**DESCRIPTION OF THE TASK**
If a record holds a picture, leave the picture out and restate everything else word for word.

**DATA TO EXAMINE**

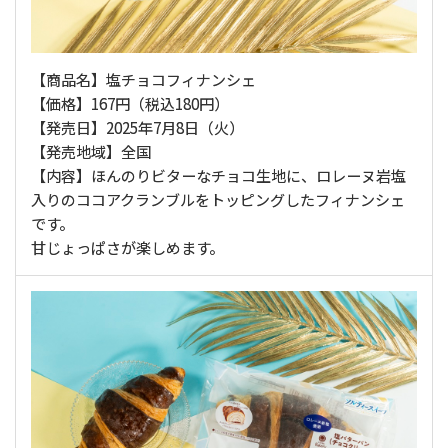
【商品名】塩チョコフィナンシェ
【価格】167円（税込180円）
【発売日】2025年7月8日（火）
【発売地域】全国
【内容】ほんのりビターなチョコ生地に、ロレーヌ岩塩
入りのココアクランブルをトッピングしたフィナンシェ
です。
甘じょっぱさが楽しめます。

**EXERCISE RESPONSE**
【商品名】塩チョコフィナンシェ
【価格】167円（税込180円）
【発売日】2025年7月8日（火）
【発売地域】全国
【内容】ほんのりビターなチョコ生地に、ロレーヌ岩塩
入りのココアクランブルをトッピングしたフィナンシェ
です。
甘じょっぱさが楽しめます。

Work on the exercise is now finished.